Method #1: Using any() any() method return true whenever a particular element is present in a given iterator. 

Python3




# Python code to demonstrate
# finding whether element
# exists in listof list
 
# initialising nested lists
ini_list = [[1, 2, 5, 10, 7],
            [4, 3, 4, 3, 21],
            [45, 65, 8, 8, 9, 9]]
 
elem_to_find = 8
elem_to_find1 = 0
 
# element exists in listof listor not?
res1 = any(elem_to_find in sublist for sublist in ini_list)
res2 = any(elem_to_find1 in sublist for sublist in ini_list)
 
# printing result
print(str(res1), "\n", str(res2))

Output:

True 
 False

Method #2: Using operator in The ‘in’ operator is used to check if a value exists in a sequence or not. Evaluates to true if it finds a variable in the specified sequence and false otherwise. 

Python3




# Python code to demonstrate
# finding whether element
# exists in listof list
 
# initialising nested lists
ini_list = [[1, 2, 5, 10, 7],
            [4, 3, 4, 3, 21],
            [45, 65, 8, 8, 9, 9]]
 
elem = 8
elem1 = 0
 
# element exists in listof listor not?

• Data:
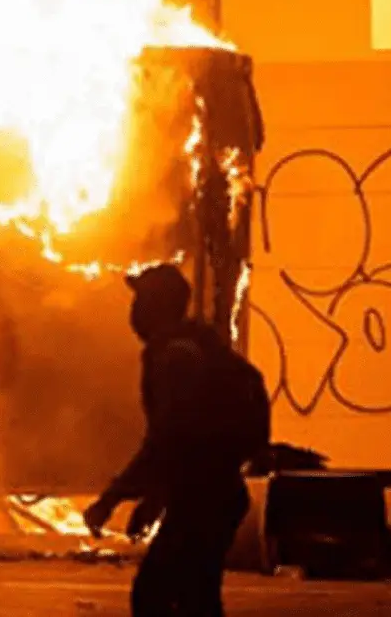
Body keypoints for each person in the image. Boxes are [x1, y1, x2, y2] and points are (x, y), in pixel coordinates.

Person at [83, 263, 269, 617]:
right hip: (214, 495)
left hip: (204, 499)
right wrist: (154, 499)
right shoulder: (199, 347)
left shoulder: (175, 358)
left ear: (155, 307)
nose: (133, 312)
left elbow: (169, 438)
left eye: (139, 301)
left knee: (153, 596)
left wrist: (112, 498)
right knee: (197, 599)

--

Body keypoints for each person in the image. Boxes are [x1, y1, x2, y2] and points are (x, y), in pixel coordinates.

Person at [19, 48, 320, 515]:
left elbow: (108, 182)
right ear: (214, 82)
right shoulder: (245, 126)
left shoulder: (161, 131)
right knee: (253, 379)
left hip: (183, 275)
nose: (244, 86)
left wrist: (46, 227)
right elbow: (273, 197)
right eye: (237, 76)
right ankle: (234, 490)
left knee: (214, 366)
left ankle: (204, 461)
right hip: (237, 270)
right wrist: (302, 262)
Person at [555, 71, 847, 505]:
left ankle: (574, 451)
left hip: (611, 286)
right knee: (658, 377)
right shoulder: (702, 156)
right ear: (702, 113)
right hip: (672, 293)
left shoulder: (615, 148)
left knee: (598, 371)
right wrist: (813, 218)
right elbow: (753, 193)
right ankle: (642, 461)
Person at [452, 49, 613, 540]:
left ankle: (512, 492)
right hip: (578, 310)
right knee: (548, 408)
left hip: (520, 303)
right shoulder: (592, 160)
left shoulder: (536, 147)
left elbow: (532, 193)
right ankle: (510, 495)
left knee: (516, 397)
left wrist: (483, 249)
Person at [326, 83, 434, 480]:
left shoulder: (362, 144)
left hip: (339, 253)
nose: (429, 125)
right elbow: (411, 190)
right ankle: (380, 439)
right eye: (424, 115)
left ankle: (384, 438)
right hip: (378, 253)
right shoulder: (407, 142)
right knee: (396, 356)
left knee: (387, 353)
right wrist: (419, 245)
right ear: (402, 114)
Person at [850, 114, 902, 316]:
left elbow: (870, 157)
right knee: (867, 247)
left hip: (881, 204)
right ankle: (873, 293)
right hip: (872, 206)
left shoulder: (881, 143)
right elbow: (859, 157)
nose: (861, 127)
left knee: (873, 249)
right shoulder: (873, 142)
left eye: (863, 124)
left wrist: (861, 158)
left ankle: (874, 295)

• Exercises to complete:
1 – List each distinct variable name that is assigned a value in the code of the Python excerpt on searching nested lists.
2 – Pick up the Python excerpt on searching nested lists after its final line and continue it.

• Answers by task:
1 – ini_list, elem_to_find, elem_to_find1, res1, res2, elem, elem1

2 –
res1 = elem in (item for sublist in ini_list for item in sublist)
res2 = elem1 in (item for sublist in ini_list for item in sublist)
 
# printing result
print(str(res1), "\n", str(res2))

Output:

True 
 False

Method #3: Using itertools.chain() 

Make an iterator that returns elements from the first iterable until it is exhausted, then proceeds to the next iterable, until all of the iterables are exhausted.

Python3




# Python code to demonstrate
# finding whether element
# exists in listof list
 
from  itertools import chain
 
# initialising nested lists
ini_list = [[1, 2, 5, 10, 7],
            [4, 3, 4, 3, 21],
            [45, 65, 8, 8, 9, 9]]
 
elem_to_find = 8
elem_to_find1 = 0
 
# element exists in listof listor not?
res1 = elem_to_find in chain(*ini_list)
res2 = elem_to_find1 in chain(*ini_list)
 
# printing result
print(str(res1), "\n", str(res2))

Output:

True 
 False

Method #4: Using extend() method and in operator

Python3




# Python code to demonstrate
# finding whether element
# exists in listof list
 
# initialising nested lists
ini_list = [[1, 2, 5, 10, 7],
            [4, 3, 4, 3, 21],
            [45, 65, 8, 8, 9, 9]]
 
elem = 8
elem1 = 0
 
# element exists in listof listor not?
res1 = False
res2 = False
x = []
for i in ini_list:
    x.extend(i)
if elem in x:
    res1 = True
if elem1 in x:
    res2 = True
 
# printing result
print(str(res1))
print(str(res2))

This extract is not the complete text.